### PAGE EXTRACT
Were we disappointed? No. Did we jump on the Frozen bandwagon, proclaiming its virtues for all to hear? Nope. While I enjoyed much about the movie, there are some issues that we had with it. Today, I want to discuss some of the themes we found in Frozen and start a discussion around their significance for those of faith.

First, I would like to say that I’m not really sure who the protagonist of this film is. The story generally follows Anna, but Elsa has the more complete character arc. Let’s take a look at both of these ladies and see what connections we can make from them to the eternal story.

Anna is a very relatable princess. She is likeable, dorky, and completely devoted to her sister. She has to deal with the hurt of her sister’s rejection, the loneliness after her parents’ death, and her bumpy search for romance. Anna sounds like many young women I know. And throughout, she maintains an optimism that we can learn from in an age of apathetic pessimism. As far as young heroines go, Anna is one of my favourites.

Elsa, on the other hand, has a very different set of problems to deal with. Her near-fatal encounter with her sister as a child created a deep-seated fear of herself that her parents were never able to help her with. She grows up fearing emotion and connection, much like other people I’ve known.
######
### EXTRACTED DATA
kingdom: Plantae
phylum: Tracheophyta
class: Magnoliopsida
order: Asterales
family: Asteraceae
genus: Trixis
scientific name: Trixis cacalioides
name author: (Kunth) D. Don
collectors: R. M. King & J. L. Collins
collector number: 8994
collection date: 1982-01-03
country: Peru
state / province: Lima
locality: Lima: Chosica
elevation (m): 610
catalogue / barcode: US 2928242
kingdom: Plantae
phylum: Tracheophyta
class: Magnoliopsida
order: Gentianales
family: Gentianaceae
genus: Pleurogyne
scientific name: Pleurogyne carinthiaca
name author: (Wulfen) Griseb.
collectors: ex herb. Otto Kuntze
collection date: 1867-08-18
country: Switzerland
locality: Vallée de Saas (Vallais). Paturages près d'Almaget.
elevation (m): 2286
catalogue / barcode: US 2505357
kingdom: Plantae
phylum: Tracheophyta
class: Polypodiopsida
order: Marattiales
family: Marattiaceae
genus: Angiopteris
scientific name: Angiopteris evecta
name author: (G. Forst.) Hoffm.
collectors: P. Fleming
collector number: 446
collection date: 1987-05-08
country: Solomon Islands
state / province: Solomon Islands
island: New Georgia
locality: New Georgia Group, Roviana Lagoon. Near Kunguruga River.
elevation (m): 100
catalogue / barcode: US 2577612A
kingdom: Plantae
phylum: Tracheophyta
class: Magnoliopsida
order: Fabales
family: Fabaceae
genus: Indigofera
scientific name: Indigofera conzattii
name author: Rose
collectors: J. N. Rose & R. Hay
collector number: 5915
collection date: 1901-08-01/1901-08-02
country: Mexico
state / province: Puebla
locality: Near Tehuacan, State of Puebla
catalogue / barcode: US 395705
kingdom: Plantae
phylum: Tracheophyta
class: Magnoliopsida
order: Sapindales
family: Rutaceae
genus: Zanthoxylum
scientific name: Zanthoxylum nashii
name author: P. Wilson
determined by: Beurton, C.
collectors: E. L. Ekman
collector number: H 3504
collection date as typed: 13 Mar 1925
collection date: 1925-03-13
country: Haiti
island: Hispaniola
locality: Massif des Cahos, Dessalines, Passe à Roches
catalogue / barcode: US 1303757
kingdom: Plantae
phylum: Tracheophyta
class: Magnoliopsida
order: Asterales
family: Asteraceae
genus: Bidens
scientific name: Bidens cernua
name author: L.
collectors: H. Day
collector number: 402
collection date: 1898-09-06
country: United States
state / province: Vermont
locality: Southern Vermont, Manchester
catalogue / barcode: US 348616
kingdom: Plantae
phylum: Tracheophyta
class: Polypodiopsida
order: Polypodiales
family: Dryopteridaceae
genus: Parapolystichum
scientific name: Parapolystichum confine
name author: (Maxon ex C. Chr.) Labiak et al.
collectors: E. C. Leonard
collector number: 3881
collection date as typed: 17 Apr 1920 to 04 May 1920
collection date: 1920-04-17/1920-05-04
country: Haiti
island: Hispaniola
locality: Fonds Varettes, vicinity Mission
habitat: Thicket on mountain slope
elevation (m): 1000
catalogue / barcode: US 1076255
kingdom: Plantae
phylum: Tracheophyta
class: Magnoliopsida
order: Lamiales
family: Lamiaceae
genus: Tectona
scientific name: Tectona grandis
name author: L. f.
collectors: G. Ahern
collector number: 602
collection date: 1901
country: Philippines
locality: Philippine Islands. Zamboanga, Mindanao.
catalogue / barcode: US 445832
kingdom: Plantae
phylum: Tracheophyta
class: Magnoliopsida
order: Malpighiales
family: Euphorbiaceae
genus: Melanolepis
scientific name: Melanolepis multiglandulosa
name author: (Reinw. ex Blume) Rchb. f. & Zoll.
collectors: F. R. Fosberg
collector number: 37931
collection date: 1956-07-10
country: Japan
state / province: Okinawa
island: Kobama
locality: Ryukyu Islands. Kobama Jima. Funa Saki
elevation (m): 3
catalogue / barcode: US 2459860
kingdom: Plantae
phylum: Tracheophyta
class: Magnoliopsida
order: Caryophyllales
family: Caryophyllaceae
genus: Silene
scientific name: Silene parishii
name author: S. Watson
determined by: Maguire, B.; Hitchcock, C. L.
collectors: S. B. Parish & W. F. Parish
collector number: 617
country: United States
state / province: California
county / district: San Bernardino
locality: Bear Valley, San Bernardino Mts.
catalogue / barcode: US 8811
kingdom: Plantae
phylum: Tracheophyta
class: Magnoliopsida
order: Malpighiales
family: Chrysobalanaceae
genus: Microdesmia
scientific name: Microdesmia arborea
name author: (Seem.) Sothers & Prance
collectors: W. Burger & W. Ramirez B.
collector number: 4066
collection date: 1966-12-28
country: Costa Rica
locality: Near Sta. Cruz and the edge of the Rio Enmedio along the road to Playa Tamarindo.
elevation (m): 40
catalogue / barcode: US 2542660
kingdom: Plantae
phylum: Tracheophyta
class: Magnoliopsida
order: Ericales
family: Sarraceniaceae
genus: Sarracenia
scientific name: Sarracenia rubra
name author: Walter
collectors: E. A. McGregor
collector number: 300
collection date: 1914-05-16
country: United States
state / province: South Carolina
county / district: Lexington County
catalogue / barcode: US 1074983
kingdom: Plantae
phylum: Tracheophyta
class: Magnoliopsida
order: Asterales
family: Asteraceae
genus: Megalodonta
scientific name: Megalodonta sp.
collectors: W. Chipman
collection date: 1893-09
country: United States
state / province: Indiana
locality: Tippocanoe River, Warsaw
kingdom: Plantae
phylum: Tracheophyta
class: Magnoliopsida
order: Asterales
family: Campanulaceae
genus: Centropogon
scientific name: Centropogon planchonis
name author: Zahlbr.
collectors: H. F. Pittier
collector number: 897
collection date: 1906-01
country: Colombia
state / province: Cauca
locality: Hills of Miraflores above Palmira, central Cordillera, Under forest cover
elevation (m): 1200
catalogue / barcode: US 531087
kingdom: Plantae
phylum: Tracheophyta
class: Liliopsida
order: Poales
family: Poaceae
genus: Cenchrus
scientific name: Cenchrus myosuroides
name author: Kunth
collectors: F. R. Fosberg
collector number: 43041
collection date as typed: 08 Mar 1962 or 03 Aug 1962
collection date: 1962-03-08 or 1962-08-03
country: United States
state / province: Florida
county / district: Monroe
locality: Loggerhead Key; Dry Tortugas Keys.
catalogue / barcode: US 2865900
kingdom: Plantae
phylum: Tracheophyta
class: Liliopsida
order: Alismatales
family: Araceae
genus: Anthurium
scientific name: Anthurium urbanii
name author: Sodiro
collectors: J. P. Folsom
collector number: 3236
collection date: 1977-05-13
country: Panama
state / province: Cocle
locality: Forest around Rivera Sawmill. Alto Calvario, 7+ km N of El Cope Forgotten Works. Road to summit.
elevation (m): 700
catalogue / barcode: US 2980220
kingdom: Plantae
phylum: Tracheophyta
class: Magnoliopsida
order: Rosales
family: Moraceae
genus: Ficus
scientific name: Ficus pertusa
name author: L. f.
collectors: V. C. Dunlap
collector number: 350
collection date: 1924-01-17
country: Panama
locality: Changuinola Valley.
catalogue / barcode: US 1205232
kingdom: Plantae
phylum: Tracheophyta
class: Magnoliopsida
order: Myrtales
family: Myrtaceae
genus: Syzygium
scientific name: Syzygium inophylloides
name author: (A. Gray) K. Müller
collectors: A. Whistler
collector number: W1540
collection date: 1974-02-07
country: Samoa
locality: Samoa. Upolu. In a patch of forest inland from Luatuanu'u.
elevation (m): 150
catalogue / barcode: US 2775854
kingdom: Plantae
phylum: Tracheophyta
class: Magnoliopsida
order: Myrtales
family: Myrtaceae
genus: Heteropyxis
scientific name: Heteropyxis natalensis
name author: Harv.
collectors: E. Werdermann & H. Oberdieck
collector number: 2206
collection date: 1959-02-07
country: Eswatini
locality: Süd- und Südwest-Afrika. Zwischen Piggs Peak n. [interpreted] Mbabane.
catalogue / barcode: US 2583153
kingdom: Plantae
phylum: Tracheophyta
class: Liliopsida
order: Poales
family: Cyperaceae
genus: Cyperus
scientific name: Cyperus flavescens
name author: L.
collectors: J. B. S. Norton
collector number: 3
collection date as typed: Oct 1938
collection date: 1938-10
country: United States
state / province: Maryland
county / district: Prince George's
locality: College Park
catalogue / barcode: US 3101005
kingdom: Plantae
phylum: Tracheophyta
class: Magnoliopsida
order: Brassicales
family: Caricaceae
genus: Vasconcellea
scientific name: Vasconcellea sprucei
######
• [WHAT YOU ARE ASKED TO DO] Do these statements agree with the piece on Frozen? For each one, answer yes or no and quote the deciding words from the piece. 1. The writer is certain that Anna is the film's protagonist. 2. Elsa has the more complete character arc. 3. Elsa's parents helped her overcome her fear of herself.

• [EXPECTED ANSWER]
1. No: "I’m not really sure who the protagonist of this film is."
2. Yes: "but Elsa has the more complete character arc."
3. No: "a deep-seated fear of herself that her parents were never able to help her with."